* [Task statement]: Transcribe the part of the CVE-2024-34698 entry starting with "By adding or" and going on through "clones objects recursively.".

CVE Vulnerabilities

CVE-2024-34698

Improperly Controlled Modification of Object Prototype Attributes ('Prototype Pollution')

Published: May 14, 2024 | Modified: May 14, 2024
CVSS 3.x
N/A
Source:
NVD
CVSS 2.x
RedHat/V2
RedHat/V3
Ubuntu

FreeScout is a free, self-hosted help desk and shared mailbox. Versions of FreeScout prior to 1.8.139 contain a Prototype Pollution vulnerability in the /public/js/main.js source file. The Prototype Pollution arises because the getQueryParam Function recursively merges an object containing user-controllable properties into an existing object (For URL Query Parameters Parsing), without first sanitizing the keys. This can allow an attacker to inject a property with a key __proto__, along with arbitrarily nested properties. The merge operation assigns the nested properties to the params objects prototype instead of the target object itself. As a result, the attacker can pollute the prototype with properties containing harmful values, which are then inherited by user-defined objects and subsequently used by the application dangerously. The vulnerability lets an attacker control properties of objects that would otherwise be inaccessible. If the application subsequently handles an attacker-controlled property in an unsafe way, this can potentially be chained with other vulnerabilities like DOM-based XSS, Open Redirection, Cookie Manipulation, Link Manipulation, HTML Injection, etc. Version 1.8.139 contains a patch for the issue.

Weakness

The product receives input from an upstream component that specifies attributes that are to be initialized or updated in an object, but it does not properly control modifications of attributes of the object prototype.

Extended Description

By adding or modifying attributes of an object prototype, it is possible to create attributes that exist on every object, or replace critical attributes with malicious ones. This can be problematic if the product depends on existence or non-existence of certain attributes, or uses pre-defined attributes of object prototype (such as hasOwnProperty, toString or valueOf). This weakness is usually exploited by using a special attribute of objects called proto, constructor or prototype. Such attributes give access to the object prototype. This weakness is often found in code that assigns object attributes based on user input, or merges or clones objects recursively.

* [Entries supplied]:

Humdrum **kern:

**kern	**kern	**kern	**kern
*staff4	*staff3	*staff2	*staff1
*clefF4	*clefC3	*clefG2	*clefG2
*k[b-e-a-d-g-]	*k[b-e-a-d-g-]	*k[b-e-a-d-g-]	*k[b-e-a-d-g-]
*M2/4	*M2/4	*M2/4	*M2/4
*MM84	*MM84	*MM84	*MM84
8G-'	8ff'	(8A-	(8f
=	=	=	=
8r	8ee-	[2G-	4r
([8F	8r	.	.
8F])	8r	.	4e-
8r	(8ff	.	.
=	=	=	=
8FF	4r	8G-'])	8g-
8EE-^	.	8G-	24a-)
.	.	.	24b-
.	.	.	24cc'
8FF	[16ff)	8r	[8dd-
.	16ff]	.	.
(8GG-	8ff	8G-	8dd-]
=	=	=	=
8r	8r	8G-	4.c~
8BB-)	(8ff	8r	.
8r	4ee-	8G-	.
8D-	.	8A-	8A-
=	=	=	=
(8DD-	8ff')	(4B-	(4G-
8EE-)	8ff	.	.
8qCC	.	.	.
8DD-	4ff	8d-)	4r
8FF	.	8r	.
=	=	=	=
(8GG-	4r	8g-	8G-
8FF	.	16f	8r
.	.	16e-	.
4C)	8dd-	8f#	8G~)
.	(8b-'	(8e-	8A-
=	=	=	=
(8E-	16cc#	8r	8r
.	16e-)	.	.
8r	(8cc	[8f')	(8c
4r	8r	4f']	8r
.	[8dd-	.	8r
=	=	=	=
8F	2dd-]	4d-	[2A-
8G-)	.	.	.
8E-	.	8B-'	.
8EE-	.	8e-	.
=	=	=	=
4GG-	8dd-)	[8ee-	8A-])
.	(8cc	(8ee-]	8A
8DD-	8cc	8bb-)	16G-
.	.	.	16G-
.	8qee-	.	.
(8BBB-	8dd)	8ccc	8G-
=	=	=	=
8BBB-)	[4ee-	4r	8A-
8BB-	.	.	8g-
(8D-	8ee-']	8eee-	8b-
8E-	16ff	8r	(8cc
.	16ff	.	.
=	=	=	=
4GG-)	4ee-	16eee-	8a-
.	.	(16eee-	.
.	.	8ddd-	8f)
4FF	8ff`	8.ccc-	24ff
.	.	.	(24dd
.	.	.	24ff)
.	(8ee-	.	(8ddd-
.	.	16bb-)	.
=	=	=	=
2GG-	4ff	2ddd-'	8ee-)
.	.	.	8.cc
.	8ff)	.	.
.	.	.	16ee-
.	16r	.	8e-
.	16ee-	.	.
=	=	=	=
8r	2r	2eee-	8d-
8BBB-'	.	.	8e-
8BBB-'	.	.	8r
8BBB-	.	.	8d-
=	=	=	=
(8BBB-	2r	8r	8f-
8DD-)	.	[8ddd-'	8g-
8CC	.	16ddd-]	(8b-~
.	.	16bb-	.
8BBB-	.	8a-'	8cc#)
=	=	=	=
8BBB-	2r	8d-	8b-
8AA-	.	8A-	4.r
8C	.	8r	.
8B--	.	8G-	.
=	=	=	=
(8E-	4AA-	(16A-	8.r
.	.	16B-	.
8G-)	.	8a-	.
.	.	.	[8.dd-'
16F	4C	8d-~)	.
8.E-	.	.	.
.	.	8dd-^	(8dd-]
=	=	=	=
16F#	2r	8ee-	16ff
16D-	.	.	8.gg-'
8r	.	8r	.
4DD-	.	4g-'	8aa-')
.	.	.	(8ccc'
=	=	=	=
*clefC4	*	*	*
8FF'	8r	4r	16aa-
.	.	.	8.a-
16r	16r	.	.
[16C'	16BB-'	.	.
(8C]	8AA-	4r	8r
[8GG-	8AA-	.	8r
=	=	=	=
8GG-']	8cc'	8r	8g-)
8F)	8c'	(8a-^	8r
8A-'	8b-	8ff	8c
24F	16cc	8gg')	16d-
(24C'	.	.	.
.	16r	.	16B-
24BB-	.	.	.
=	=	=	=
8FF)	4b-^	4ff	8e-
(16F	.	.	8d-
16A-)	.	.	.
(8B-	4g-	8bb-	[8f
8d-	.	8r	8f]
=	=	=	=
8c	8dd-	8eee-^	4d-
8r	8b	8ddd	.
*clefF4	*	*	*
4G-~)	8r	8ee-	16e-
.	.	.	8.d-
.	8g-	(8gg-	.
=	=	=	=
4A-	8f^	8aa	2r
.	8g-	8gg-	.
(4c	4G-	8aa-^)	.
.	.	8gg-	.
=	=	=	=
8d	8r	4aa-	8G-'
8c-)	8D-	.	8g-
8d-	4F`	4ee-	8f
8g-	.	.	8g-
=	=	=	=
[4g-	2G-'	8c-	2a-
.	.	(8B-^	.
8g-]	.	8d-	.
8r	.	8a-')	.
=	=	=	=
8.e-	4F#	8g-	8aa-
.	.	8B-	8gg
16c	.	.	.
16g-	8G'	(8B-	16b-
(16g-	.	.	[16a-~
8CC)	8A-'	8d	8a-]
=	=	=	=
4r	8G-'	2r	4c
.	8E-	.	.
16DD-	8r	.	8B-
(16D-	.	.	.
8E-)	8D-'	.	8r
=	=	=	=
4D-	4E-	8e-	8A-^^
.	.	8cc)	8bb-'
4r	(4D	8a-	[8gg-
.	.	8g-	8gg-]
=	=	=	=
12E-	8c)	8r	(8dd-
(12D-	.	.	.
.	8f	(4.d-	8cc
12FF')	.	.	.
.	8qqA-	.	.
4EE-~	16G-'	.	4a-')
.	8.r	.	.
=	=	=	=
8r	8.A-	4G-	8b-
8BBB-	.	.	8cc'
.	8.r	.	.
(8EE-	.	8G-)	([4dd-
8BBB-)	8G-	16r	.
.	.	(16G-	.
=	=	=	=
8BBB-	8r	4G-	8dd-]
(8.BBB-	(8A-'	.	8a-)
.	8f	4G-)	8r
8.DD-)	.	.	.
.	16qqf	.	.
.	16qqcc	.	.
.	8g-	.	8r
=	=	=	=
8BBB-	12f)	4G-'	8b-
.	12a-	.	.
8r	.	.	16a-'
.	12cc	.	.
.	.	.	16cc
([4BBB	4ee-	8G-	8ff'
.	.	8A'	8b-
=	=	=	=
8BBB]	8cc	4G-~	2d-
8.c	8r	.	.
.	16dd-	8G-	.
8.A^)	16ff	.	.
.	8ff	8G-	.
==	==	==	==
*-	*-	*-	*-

* [Solution]:
By adding or modifying attributes of an object prototype, it is possible to create attributes that exist on every object, or replace critical attributes with malicious ones. This can be problematic if the product depends on existence or non-existence of certain attributes, or uses pre-defined attributes of object prototype (such as hasOwnProperty, toString or valueOf). This weakness is usually exploited by using a special attribute of objects called proto, constructor or prototype. Such attributes give access to the object prototype. This weakness is often found in code that assigns object attributes based on user input, or merges or clones objects recursively.